Les hôpitaux surchargés par les accidents de ski ? » Les accidents qui impliquent l’occupation d’un lit de réanimation s’élèvent à une dizaine dans les Alpes pour toute une saison », répliquait Guy Aubert. Dans le cortège, une banderole lui faisait écho : « ouvrez des lits, on se charge du ski ». Ce n’est pas en station qu’ont été prises les décisions de fermetures de dizaines de milliers de lits d’hôpitaux par les gouvernements successifs. De la fermeture des urgences à Moutiers en Tarentaise, ou de celle de l’hôpital de Chamonix.

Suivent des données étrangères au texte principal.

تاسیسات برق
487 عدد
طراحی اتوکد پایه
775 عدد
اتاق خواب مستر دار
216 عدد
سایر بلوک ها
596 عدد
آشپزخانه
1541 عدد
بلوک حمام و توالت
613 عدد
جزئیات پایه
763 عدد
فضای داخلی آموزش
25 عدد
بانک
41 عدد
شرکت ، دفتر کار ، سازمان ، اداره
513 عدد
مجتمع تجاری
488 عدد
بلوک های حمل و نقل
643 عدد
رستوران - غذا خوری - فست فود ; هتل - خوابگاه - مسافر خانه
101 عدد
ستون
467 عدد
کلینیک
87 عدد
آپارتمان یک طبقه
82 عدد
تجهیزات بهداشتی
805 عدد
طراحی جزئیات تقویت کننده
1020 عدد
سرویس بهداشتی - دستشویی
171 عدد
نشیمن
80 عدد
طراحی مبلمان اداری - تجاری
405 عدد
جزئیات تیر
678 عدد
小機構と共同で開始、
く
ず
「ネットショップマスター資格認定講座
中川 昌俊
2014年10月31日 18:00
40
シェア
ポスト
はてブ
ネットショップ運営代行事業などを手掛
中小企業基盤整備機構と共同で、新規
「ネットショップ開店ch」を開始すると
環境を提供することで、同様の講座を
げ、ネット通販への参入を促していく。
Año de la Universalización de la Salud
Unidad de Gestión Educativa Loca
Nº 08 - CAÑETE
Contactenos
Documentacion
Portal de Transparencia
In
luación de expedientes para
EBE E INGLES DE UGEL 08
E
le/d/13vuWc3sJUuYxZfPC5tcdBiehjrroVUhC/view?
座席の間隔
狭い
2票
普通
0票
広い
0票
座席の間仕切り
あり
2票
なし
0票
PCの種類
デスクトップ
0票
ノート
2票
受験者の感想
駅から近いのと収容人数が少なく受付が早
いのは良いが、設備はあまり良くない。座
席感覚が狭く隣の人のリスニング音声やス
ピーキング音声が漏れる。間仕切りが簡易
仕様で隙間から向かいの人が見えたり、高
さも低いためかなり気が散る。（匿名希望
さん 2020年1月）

Par delà les indemnisations auxquels hôteliers et commerçants pourront prétendre, les mesures de chômage partiel et de prolongation des droits dont les saisonniers – embauchés – font l’objet, il reste une réalité : « ça ne remplace pas le salaire que nous percevons en activité », souligne Yvan Belledouche, secrétaire de la CGT des 2 Alpes qui insiste sur la nécessité « d’embaucher les saisonniers en station comme d’embaucher les soignants à l’hôpital » mais aussi l’abandon de la réforme de l’assurance chômage qui ampute les revenus des saisonniers. Sur la tribune, devant les manifestants, il prenait la parole pour appeler à l’unité du mouvement pour obtenir l’ouverture des stations à Noël, ce que revendique la CGT dans tous les massifs : une ouverture dans le respect de la prudence sanitaire.

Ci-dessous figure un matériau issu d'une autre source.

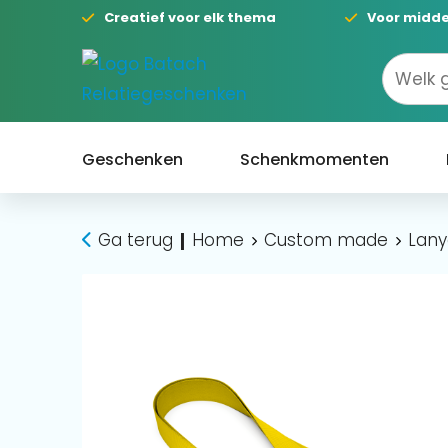
Creatief voor elk thema
Voor midde
Geschenken
Schenkmomenten
Ga terug
Home
Custom made
Lany
|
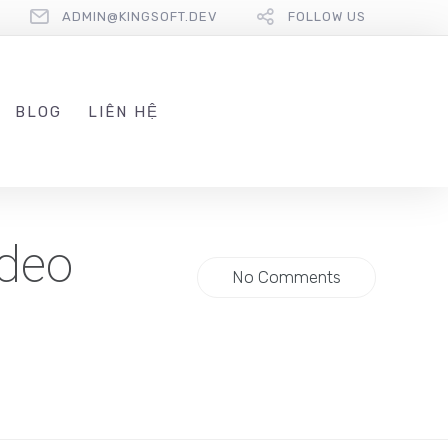
ADMIN@KINGSOFT.DEV
FOLLOW US
BLOG
LIÊN HỆ
ideo
No Comments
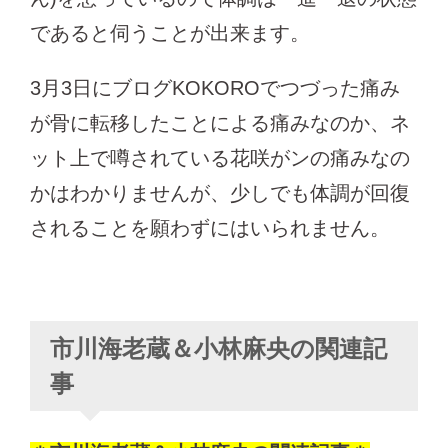
であると伺うことが出来ます。
3月3日にブログKOKOROでつづった痛み
が骨に転移したことによる痛みなのか、ネ
ット上で噂されている花咲がンの痛みなの
かはわかりませんが、少しでも体調が回復
されることを願わずにはいられません。
市川海老蔵＆小林麻央の関連記
事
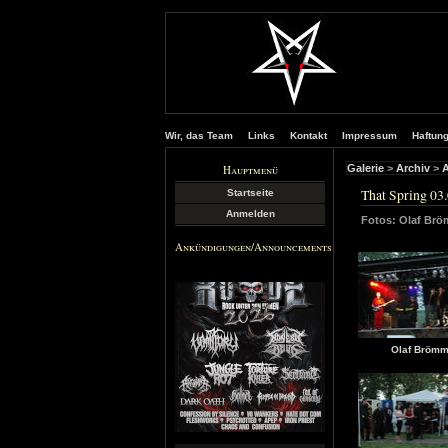
Wir, das Team
Links
Kontakt
Impressum
Haftun
Hauptmenü
Galerie
>
Archiv
>
A
That Spring 03
Startseite
Anmelden
Fotos: Olaf Br
Ankündigungen/Announcements
Olaf Bröm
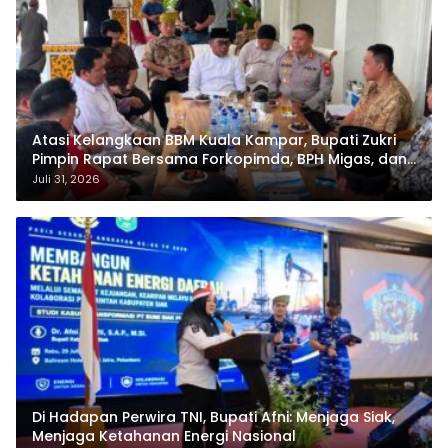
Atasi Kelangkaan BBM Kuala Kampar, Bupati Zukri
Pimpin Rapat Bersama Forkopimda, BPH Migas, dan
Pertamina
Juli 31, 2026
Di Hadapan Perwira TNI, Bupati Afni: Menjaga Siak,
Menjaga Ketahanan Energi Nasional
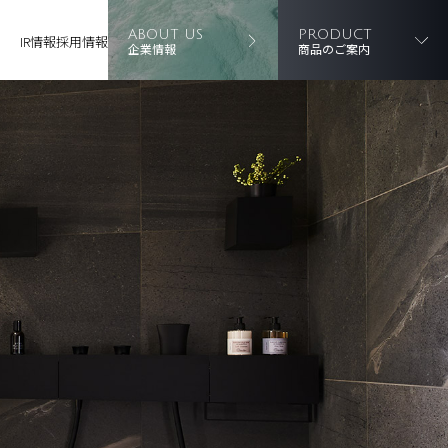
ABOUT US
PRODUCT
IR情報
採用情報
企業情報
商品のご案内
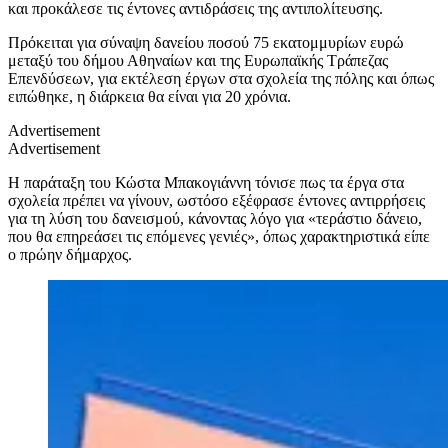
και προκάλεσε τις έντονες αντιδράσεις της αντιπολίτευσης.
Πρόκειται για σύναψη δανείου ποσού 75 εκατομμυρίων ευρώ
μεταξύ του δήμου Αθηναίων και της Ευρωπαϊκής Τράπεζας
Επενδύσεων, για εκτέλεση έργων στα σχολεία της πόλης και όπως
ειπώθηκε, η διάρκεια θα είναι για 20 χρόνια.
Advertisement
Advertisement
Η παράταξη του Κώστα Μπακογιάννη τόνισε πως τα έργα στα
σχολεία πρέπει να γίνουν, ωστόσο εξέφρασε έντονες αντιρρήσεις
για τη λύση του δανεισμού, κάνοντας λόγο για «τεράστιο δάνειο,
που θα επηρεάσει τις επόμενες γενιές», όπως χαρακτηριστικά είπε
ο πρώην δήμαρχος.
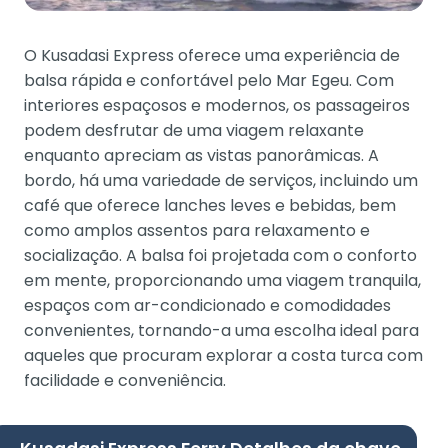
O Kusadasi Express oferece uma experiência de
balsa rápida e confortável pelo Mar Egeu. Com
interiores espaçosos e modernos, os passageiros
podem desfrutar de uma viagem relaxante
enquanto apreciam as vistas panorâmicas. A
bordo, há uma variedade de serviços, incluindo um
café que oferece lanches leves e bebidas, bem
como amplos assentos para relaxamento e
socialização. A balsa foi projetada com o conforto
em mente, proporcionando uma viagem tranquila,
espaços com ar-condicionado e comodidades
convenientes, tornando-a uma escolha ideal para
aqueles que procuram explorar a costa turca com
facilidade e conveniência.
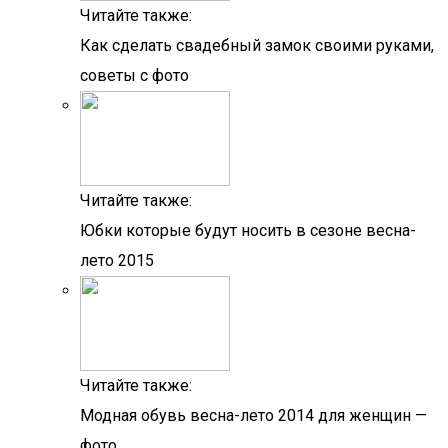
Читайте также:
Как сделать свадебный замок своими руками,
советы с фото
Читайте также:
Юбки которые будут носить в сезоне весна-
лето 2015
Читайте также:
Модная обувь весна-лето 2014 для женщин —
фото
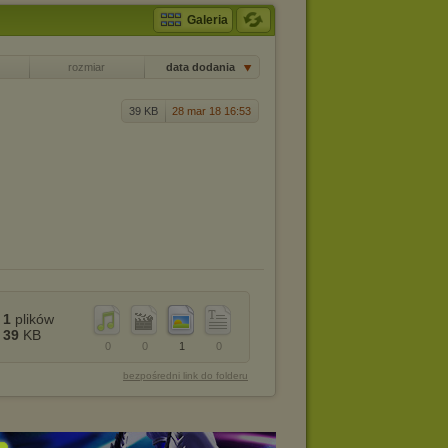
Galeria
rozmiar
data dodania
39 KB
28 mar 18 16:53
1
plików
39
KB
0
0
1
0
bezpośredni link do folderu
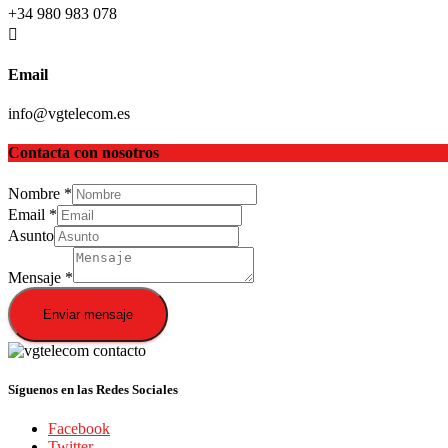
+34 980 983 078
Email
info@vgtelecom.es
Contacta con nosotros
Nombre
*
Email
*
Asunto
Mensaje
*
Enviar mensaje
Síguenos en las Redes Sociales
Facebook
Twitter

La crise qui frappe la montagne résonne également comme une prise de conscience. « Salariés saisonniers, commerçants, libéraux, indépendants… nous sommes tous des saisonniers », nous disait Yvan Belledouche. Parce que la neige est saisonnière et qu’elle représente, aujourd’hui encore, l’essentiel de l’activité annuelle. « Si nous voulons que l’on puisse vivre et travailler en Oisans dans les décennies qui viennent, il est temps de se poser et de réfléchir à ce que peut devenir la montagne avec les hivers sans neige qui vont devenir la règle ». On en est pas encore tout à fait là mais toutes réflexions sur un enrichissement du tout ski/vélo seront utiles.
Dans l’immédiat, deux rendez-vous ont été donnés aux manifestants : le samedi 5 à 14h devant la CCI de Grenoble et ce même samedi 14h, devant le palais de justice de Chambéry où se retrouveront les travailleurs de la montagne.